Render each line of the material below as one string in a JSON list, leaving out blank lines and the pictures.

DATA SUPPLIED
********************

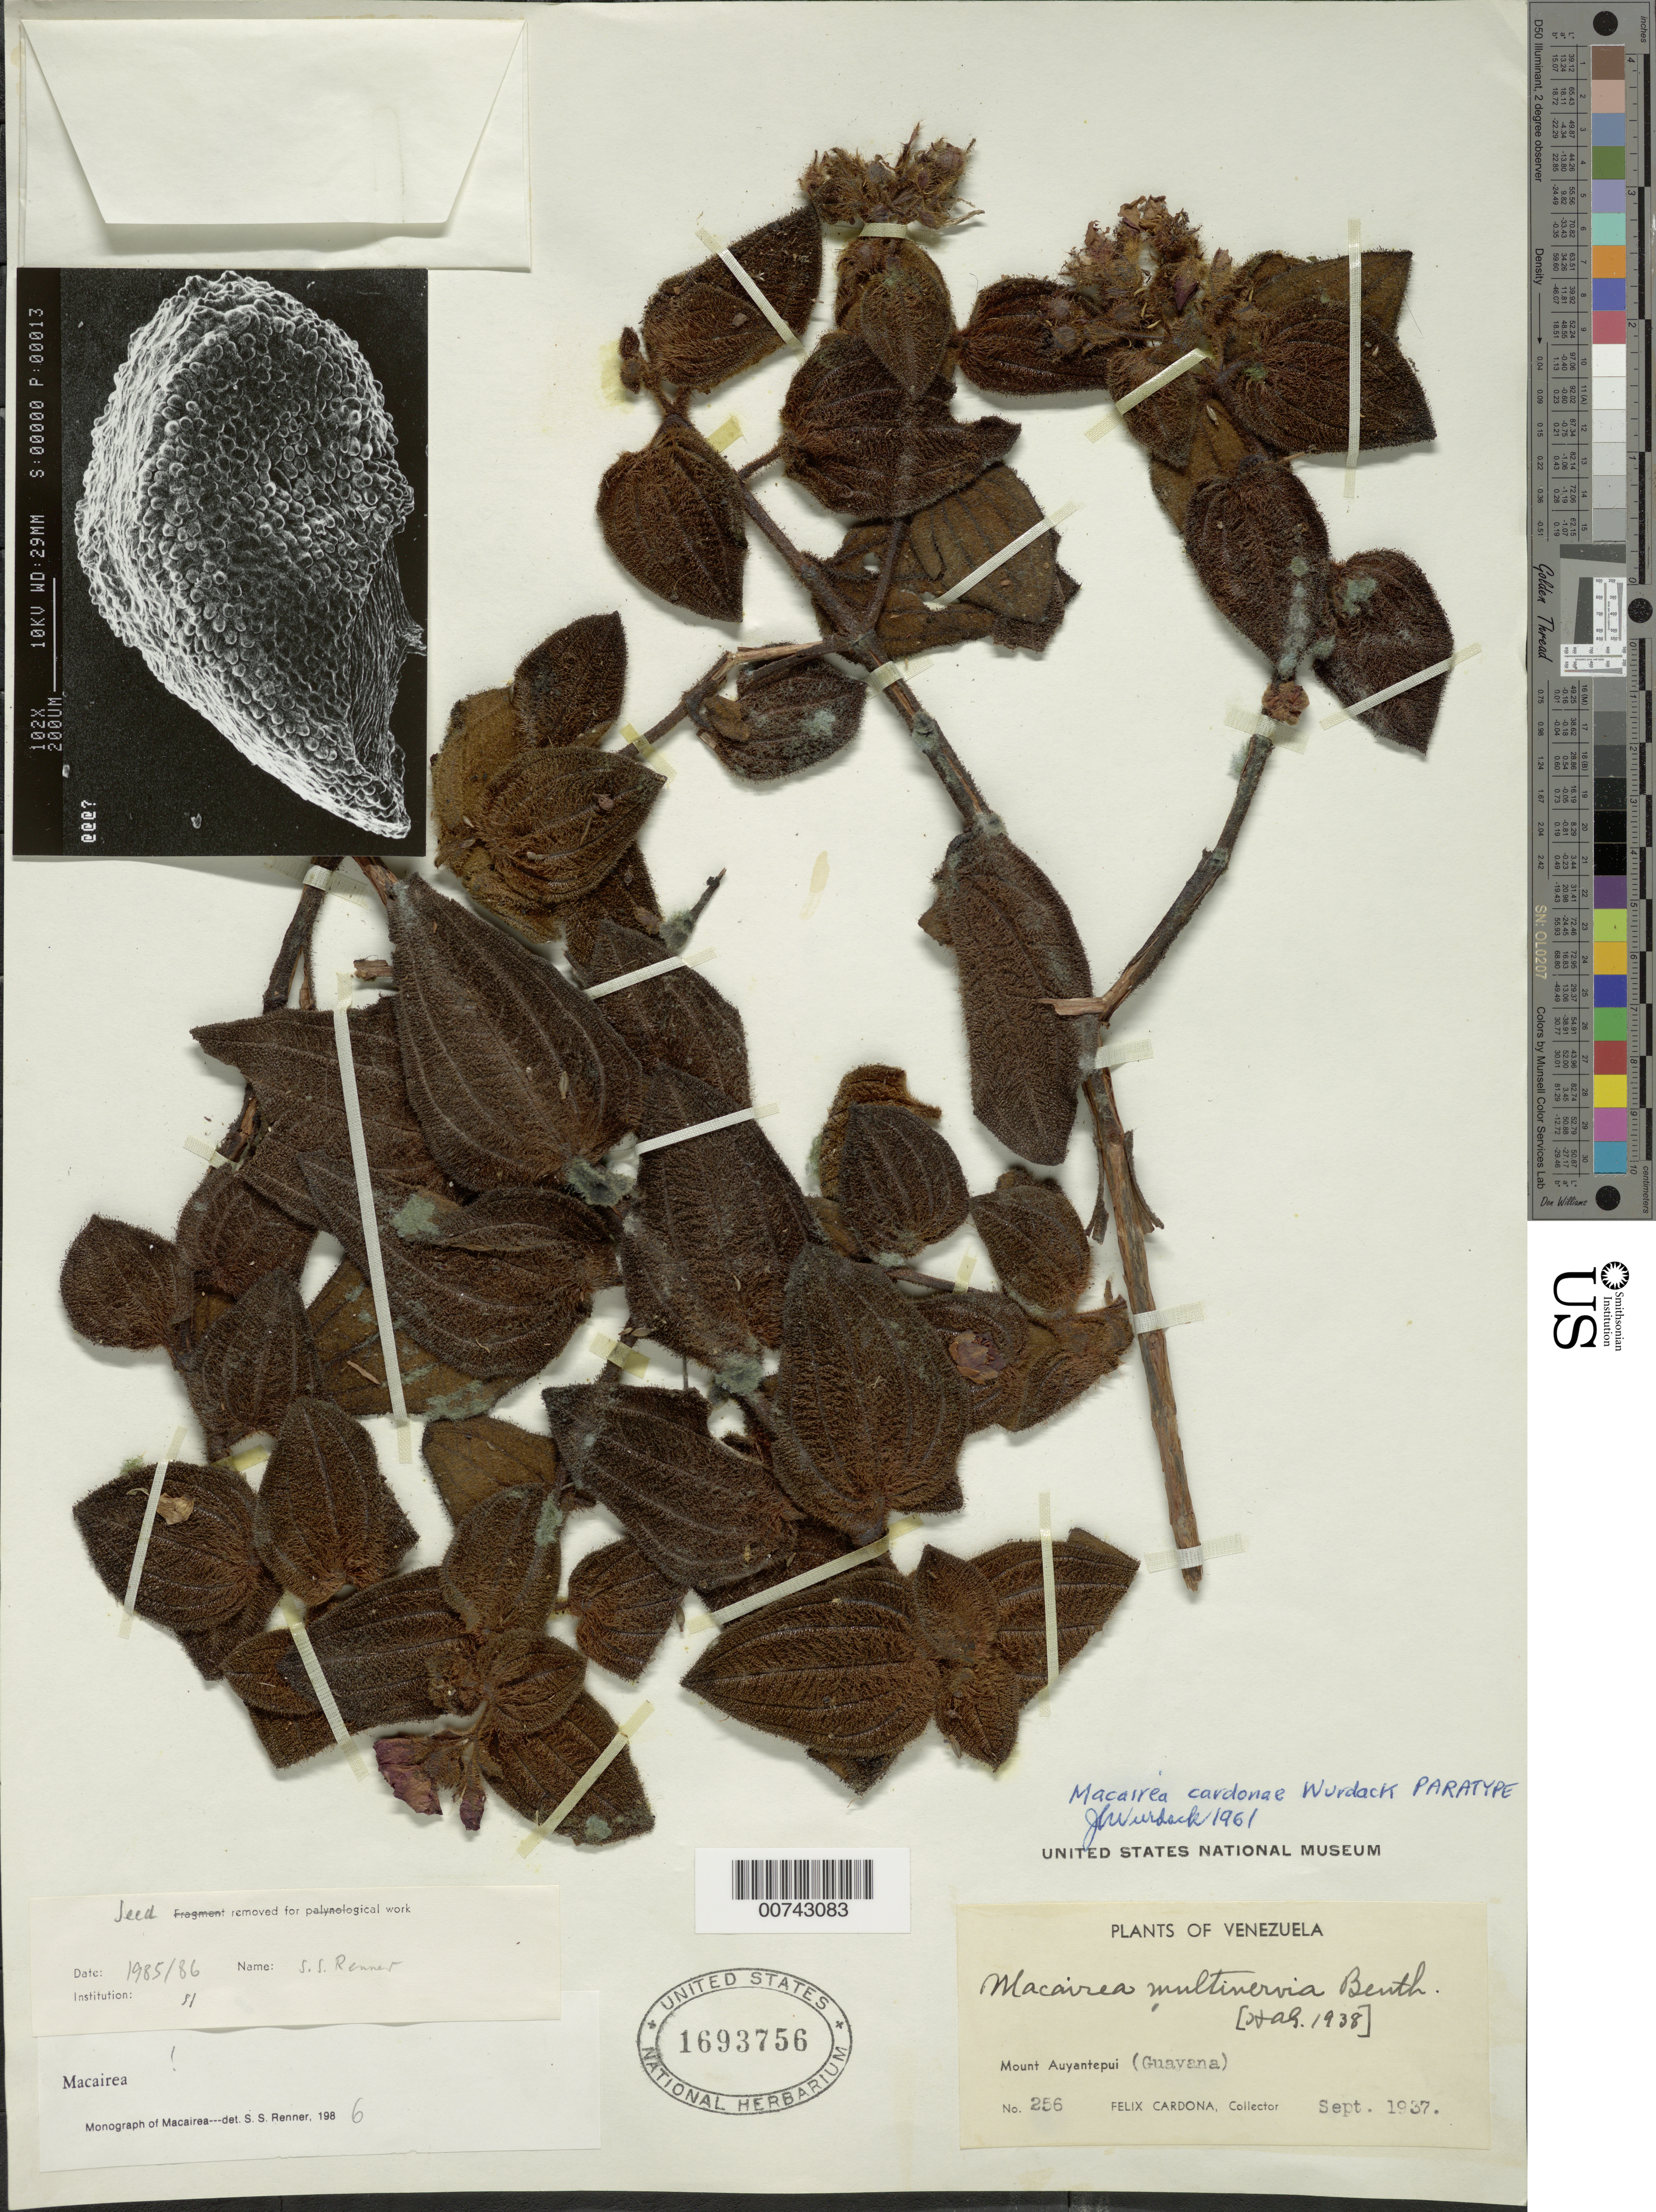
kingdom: Plantae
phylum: Tracheophyta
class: Magnoliopsida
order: Myrtales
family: Melastomataceae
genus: Macairea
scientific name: Macairea cardonae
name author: Wurdack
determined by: Wurdack, John J., (US), US (UNITED STATES)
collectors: F. Cardona Puig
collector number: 256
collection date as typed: Sep-37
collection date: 1937-09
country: Venezuela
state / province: Bolívar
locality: Cerro Auyantepuí, Alto Caroní, Guayana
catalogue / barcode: US 1693756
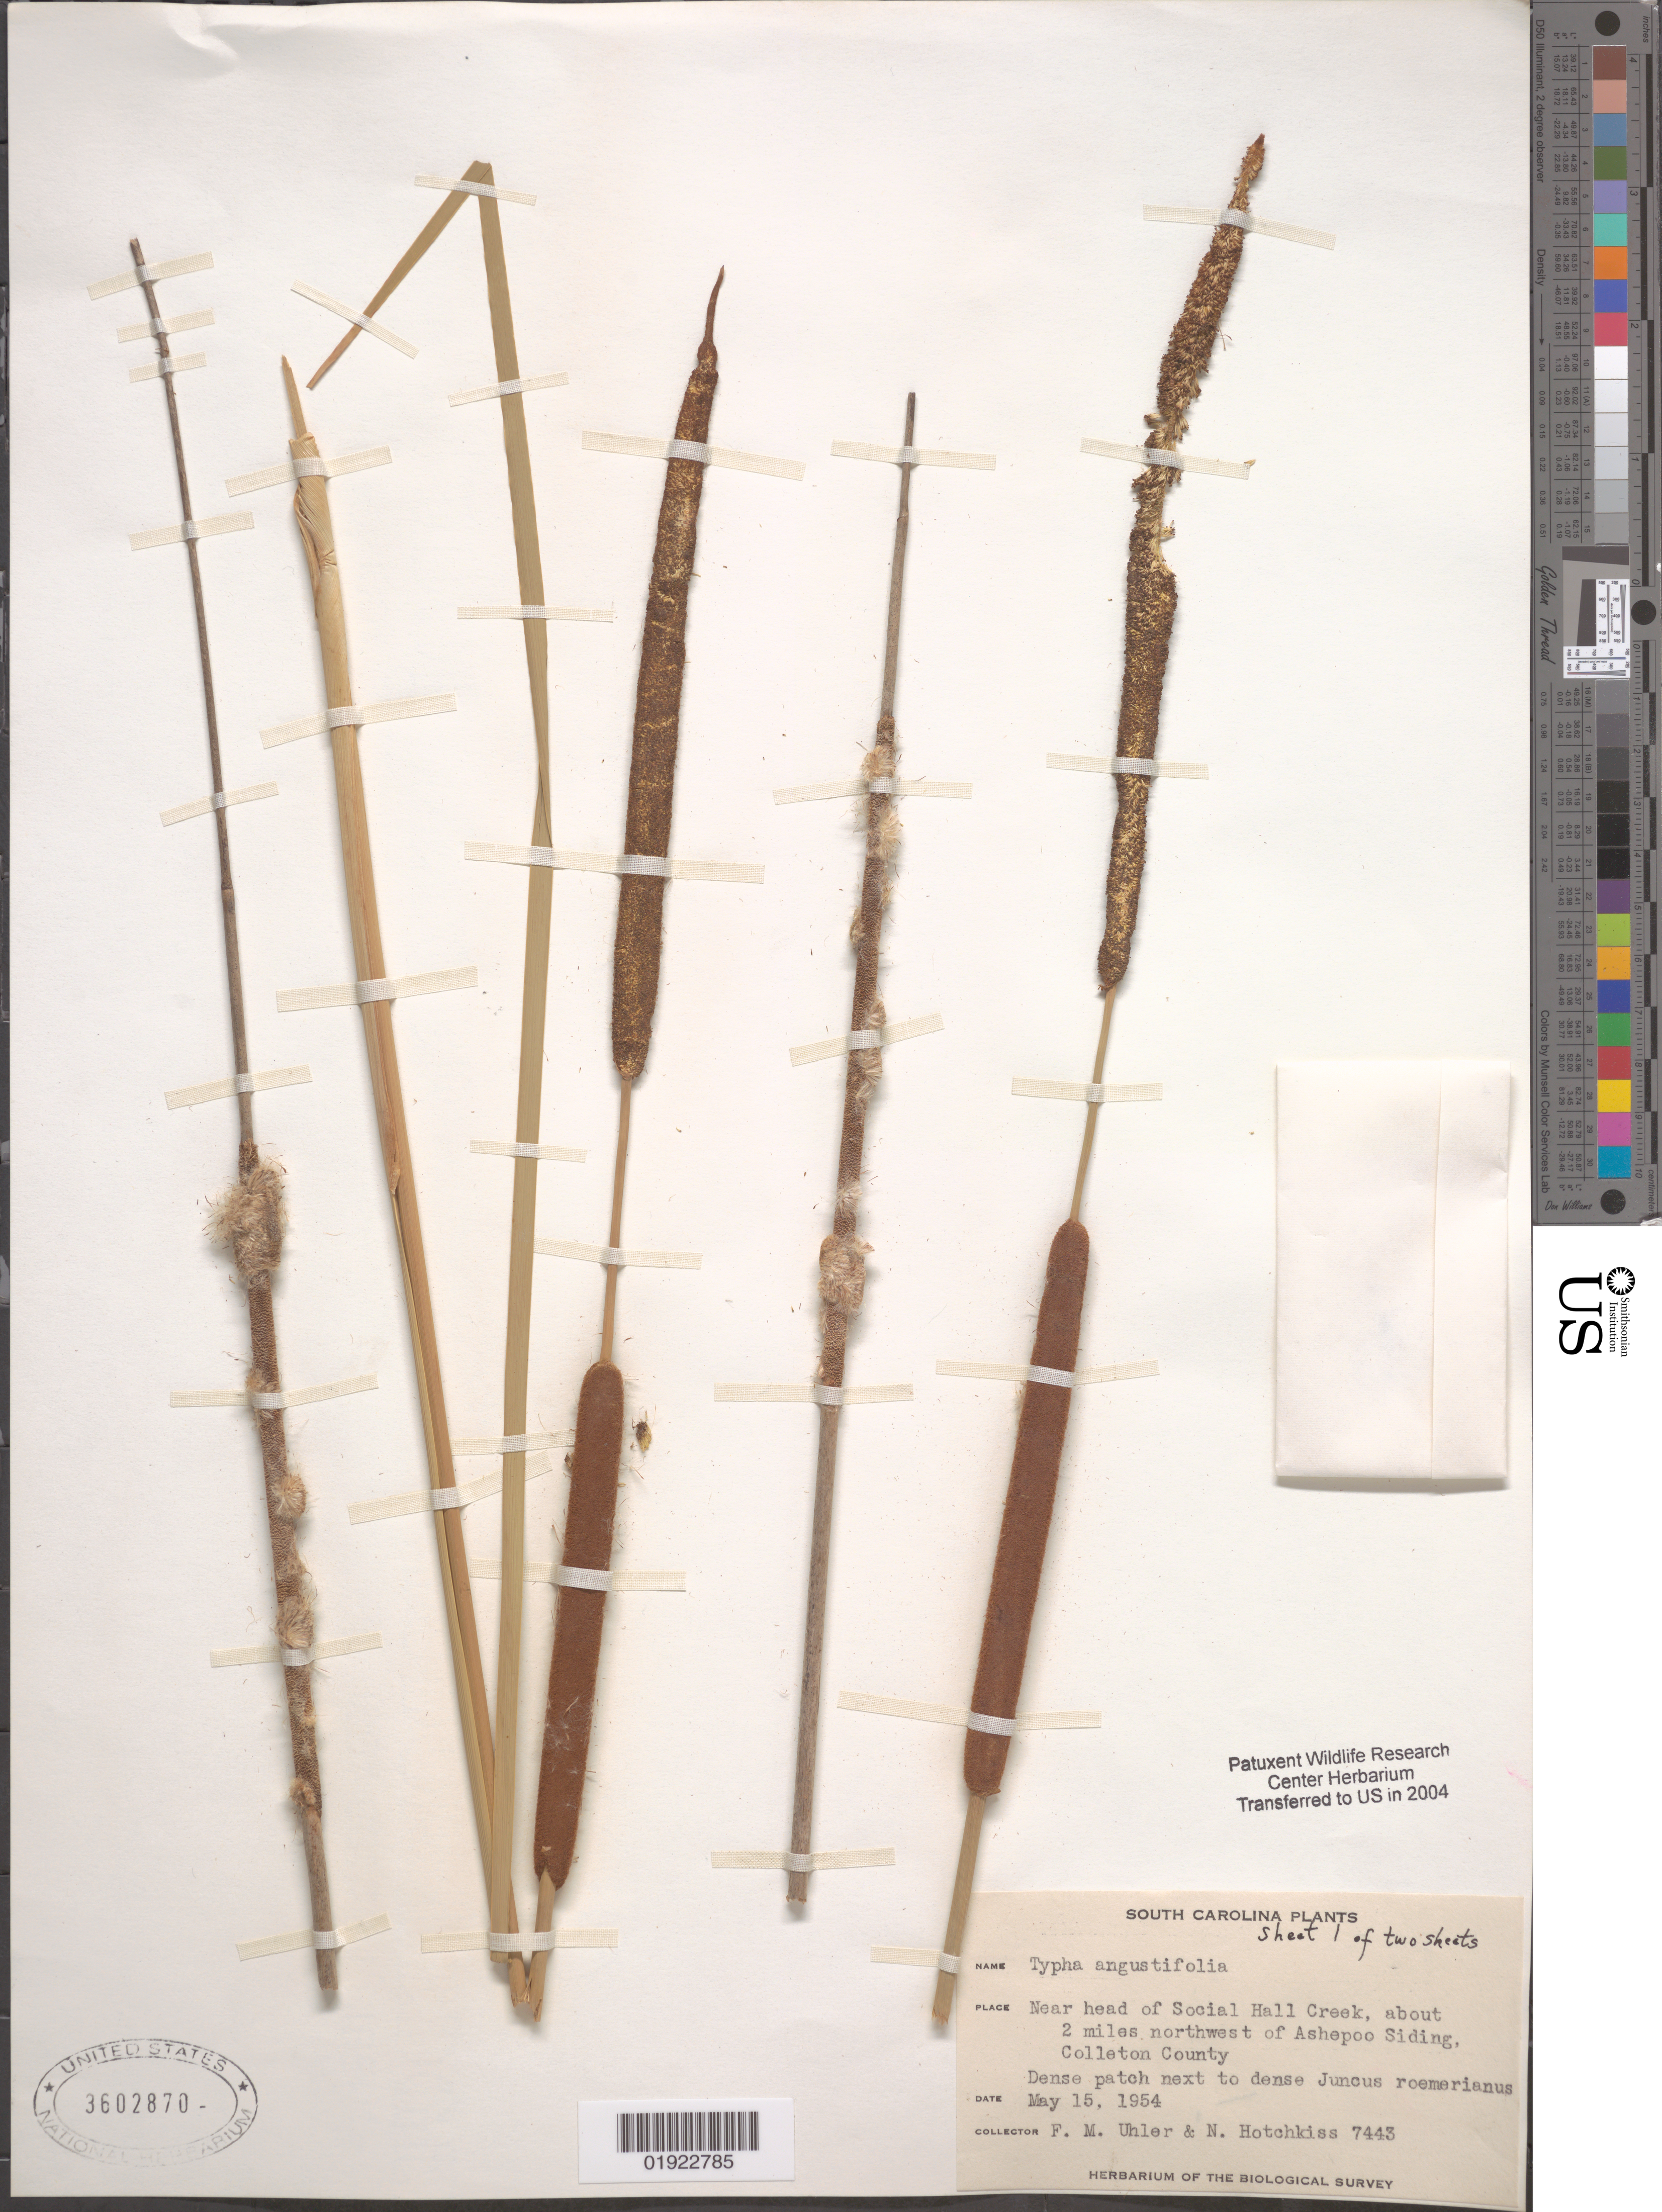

********************

ANSWER BELOW
[
  "kingdom: Plantae",
  "phylum: Tracheophyta",
  "class: Magnoliopsida",
  "order: Myrtales",
  "family: Melastomataceae",
  "genus: Macairea",
  "scientific name: Macairea cardonae",
  "name author: Wurdack",
  "determined by: Wurdack, John J., (US), US (UNITED STATES)",
  "collectors: F. Cardona Puig",
  "collector number: 256",
  "collection date as typed: Sep-37",
  "collection date: 1937-09",
  "country: Venezuela",
  "state / province: Bolívar",
  "locality: Cerro Auyantepuí, Alto Caroní, Guayana",
  "catalogue / barcode: US 1693756"
]